Below are entries. Reproduce exactly the lines between the line holding "60: (825, 290, 0.28)" and the line holding "81: (713, 325, 0.32)", inclusive, and only those.

* _RECORDS SUPPLIED_:
Content starts

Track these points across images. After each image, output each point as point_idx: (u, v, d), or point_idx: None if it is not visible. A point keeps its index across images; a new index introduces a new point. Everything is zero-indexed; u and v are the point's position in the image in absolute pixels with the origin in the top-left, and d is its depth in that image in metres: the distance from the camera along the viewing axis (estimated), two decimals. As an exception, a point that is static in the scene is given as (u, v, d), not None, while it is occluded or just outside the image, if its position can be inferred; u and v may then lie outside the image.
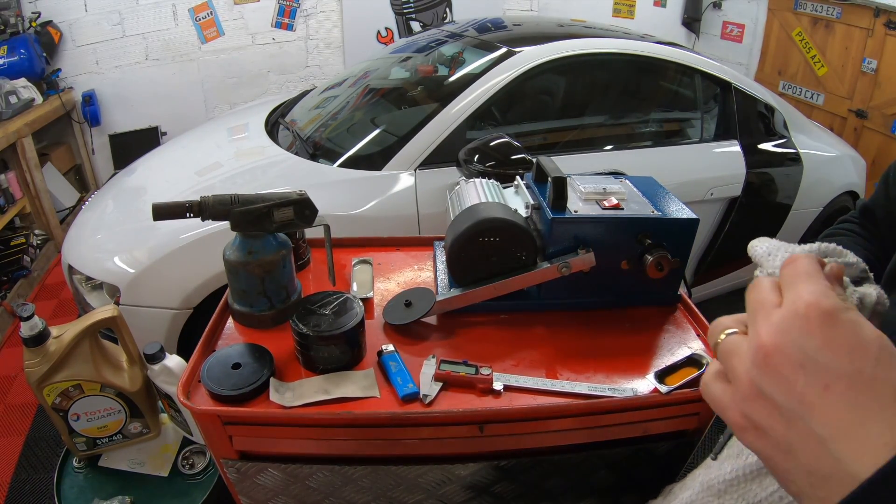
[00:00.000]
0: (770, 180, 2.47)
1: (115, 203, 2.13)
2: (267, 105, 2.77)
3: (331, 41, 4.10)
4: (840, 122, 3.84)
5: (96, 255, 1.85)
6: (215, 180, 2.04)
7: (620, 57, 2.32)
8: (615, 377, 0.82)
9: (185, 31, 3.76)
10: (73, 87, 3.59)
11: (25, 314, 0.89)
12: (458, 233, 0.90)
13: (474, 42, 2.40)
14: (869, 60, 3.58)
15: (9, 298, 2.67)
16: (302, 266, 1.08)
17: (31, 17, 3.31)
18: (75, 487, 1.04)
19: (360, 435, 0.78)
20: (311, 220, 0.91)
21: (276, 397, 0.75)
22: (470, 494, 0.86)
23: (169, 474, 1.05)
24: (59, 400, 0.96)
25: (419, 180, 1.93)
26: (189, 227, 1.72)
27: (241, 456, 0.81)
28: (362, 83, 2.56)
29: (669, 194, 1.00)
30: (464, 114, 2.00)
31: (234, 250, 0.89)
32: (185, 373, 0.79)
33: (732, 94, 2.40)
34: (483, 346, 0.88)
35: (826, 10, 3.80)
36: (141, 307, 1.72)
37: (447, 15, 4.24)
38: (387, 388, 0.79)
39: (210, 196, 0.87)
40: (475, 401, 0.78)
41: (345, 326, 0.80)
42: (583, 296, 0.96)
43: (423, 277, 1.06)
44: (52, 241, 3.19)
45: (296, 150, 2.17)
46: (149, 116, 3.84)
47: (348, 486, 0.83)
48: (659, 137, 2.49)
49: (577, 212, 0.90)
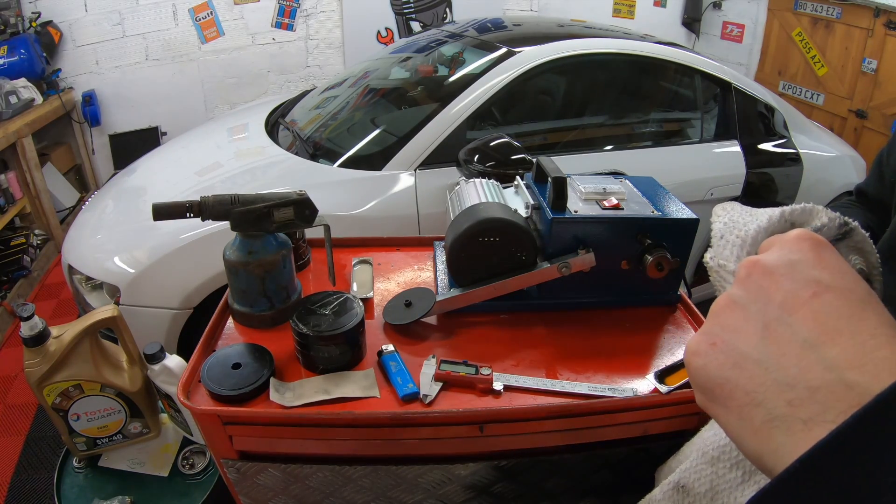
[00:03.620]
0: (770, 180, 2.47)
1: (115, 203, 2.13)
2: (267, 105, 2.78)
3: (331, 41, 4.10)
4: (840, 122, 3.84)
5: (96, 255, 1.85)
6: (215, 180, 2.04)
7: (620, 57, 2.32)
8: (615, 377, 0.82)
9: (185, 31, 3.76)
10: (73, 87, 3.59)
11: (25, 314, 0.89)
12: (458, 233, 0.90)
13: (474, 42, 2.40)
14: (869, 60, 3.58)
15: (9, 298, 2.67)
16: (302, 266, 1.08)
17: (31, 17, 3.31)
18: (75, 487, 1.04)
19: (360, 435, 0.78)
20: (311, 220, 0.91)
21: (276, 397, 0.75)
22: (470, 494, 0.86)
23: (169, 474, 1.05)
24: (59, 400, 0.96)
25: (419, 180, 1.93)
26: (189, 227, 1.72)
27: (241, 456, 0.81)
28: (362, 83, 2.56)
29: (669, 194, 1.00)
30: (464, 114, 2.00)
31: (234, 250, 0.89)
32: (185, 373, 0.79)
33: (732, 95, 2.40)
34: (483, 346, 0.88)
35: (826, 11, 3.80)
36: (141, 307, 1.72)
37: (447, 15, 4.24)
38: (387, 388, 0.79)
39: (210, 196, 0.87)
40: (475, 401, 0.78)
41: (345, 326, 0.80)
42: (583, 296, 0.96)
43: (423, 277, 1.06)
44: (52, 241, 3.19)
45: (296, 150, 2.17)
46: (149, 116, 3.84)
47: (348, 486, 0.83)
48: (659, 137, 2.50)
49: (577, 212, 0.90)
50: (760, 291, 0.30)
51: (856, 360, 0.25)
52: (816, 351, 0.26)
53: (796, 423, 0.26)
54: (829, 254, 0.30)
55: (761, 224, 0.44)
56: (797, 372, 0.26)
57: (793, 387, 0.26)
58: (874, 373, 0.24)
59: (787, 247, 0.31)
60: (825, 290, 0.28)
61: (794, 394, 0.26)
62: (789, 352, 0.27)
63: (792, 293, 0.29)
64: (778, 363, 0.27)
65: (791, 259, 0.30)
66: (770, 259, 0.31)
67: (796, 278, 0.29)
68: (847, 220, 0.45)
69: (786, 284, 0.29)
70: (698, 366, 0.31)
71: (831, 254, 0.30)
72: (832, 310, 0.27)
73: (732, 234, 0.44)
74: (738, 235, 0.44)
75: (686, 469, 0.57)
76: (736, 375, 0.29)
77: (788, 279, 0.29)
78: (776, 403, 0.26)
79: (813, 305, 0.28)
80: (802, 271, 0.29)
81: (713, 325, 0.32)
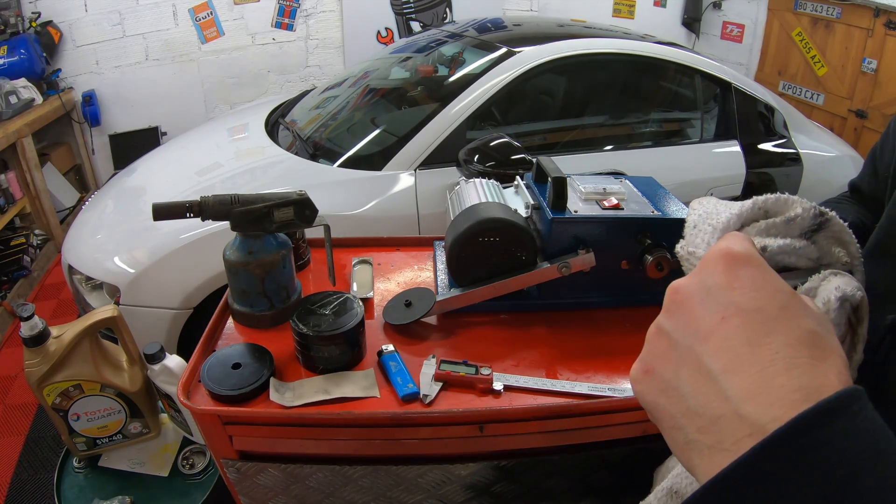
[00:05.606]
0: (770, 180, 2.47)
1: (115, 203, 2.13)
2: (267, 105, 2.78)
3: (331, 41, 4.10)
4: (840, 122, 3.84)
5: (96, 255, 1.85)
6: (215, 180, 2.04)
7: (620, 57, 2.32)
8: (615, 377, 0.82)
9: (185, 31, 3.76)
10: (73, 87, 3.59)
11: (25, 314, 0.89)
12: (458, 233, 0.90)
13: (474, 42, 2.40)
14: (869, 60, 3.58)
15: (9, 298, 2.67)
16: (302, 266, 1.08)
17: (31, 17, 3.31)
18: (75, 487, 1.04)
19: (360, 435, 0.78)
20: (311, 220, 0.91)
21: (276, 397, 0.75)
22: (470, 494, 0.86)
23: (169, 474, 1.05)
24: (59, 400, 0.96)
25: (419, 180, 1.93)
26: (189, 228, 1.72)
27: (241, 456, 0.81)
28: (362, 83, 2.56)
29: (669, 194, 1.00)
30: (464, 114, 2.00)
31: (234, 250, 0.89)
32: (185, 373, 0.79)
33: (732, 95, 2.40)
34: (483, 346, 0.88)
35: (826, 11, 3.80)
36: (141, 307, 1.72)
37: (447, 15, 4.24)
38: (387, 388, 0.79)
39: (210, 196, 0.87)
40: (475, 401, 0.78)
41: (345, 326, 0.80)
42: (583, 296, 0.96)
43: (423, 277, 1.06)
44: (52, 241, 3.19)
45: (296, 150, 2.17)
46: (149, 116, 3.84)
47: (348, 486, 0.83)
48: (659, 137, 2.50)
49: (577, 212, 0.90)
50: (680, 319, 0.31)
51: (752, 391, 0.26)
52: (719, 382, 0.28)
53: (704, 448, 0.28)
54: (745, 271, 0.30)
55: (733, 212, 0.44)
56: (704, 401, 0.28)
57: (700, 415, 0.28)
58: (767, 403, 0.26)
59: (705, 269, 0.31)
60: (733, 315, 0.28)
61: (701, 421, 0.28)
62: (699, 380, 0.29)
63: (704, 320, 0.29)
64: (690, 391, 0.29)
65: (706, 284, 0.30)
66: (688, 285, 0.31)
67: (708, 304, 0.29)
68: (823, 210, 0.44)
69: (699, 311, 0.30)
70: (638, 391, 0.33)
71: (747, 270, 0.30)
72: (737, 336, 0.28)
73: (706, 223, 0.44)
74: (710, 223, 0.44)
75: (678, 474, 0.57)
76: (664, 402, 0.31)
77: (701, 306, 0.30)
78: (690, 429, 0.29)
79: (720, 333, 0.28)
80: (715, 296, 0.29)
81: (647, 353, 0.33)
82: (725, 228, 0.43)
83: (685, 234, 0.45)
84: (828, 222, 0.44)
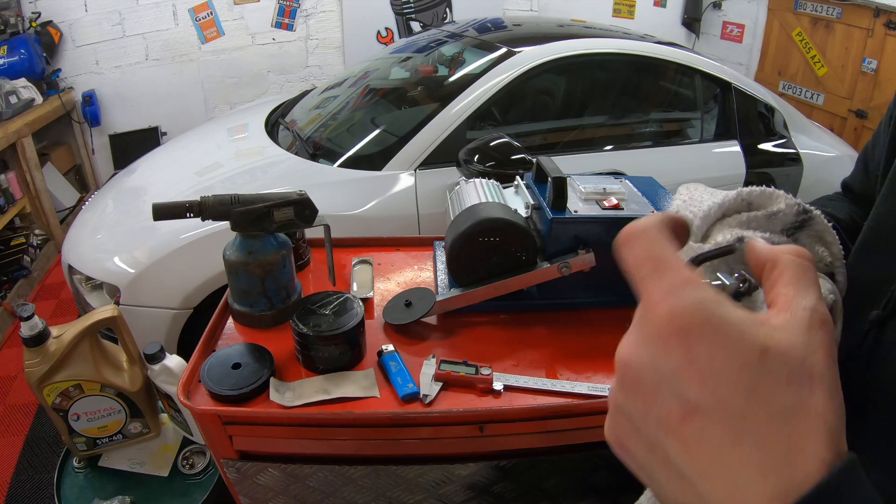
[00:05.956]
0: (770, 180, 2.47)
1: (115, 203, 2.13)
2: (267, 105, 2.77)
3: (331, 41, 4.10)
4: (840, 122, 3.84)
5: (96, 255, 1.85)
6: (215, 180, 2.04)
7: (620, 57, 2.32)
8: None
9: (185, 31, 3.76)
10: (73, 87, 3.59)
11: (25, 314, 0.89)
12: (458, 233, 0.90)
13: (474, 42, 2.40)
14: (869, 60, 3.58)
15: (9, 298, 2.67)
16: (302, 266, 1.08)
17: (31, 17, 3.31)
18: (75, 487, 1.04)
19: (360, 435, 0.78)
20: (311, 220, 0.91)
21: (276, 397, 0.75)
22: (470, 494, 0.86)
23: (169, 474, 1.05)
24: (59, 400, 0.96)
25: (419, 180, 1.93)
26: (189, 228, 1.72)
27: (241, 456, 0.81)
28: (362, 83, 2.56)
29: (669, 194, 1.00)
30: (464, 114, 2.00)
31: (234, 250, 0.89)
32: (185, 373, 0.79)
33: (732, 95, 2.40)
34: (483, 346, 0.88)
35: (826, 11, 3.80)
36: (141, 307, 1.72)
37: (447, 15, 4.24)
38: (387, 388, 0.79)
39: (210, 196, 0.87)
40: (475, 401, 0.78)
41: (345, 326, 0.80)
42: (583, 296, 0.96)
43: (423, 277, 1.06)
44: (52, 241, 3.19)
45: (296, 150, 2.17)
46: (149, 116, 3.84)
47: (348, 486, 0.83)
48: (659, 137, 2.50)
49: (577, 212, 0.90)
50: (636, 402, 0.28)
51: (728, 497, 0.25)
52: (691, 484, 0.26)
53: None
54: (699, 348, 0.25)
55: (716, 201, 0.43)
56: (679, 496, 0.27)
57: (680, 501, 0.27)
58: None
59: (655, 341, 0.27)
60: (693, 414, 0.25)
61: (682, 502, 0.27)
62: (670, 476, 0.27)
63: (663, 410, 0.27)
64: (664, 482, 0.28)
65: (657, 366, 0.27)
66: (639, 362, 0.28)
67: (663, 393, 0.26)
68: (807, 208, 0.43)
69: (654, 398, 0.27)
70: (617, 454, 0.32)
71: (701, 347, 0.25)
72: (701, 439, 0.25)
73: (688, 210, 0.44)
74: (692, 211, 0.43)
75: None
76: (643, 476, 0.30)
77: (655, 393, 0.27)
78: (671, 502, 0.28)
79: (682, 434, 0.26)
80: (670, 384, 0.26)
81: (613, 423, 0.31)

Content ends

* _TASK SOLUTION_:
60: (825, 290, 0.28)
61: (794, 394, 0.26)
62: (789, 352, 0.27)
63: (792, 293, 0.29)
64: (778, 363, 0.27)
65: (791, 259, 0.30)
66: (770, 259, 0.31)
67: (796, 278, 0.29)
68: (847, 220, 0.45)
69: (786, 284, 0.29)
70: (698, 366, 0.31)
71: (831, 254, 0.30)
72: (832, 310, 0.27)
73: (732, 234, 0.44)
74: (738, 235, 0.44)
75: (686, 469, 0.57)
76: (736, 375, 0.29)
77: (788, 279, 0.29)
78: (776, 403, 0.26)
79: (813, 305, 0.28)
80: (802, 271, 0.29)
81: (713, 325, 0.32)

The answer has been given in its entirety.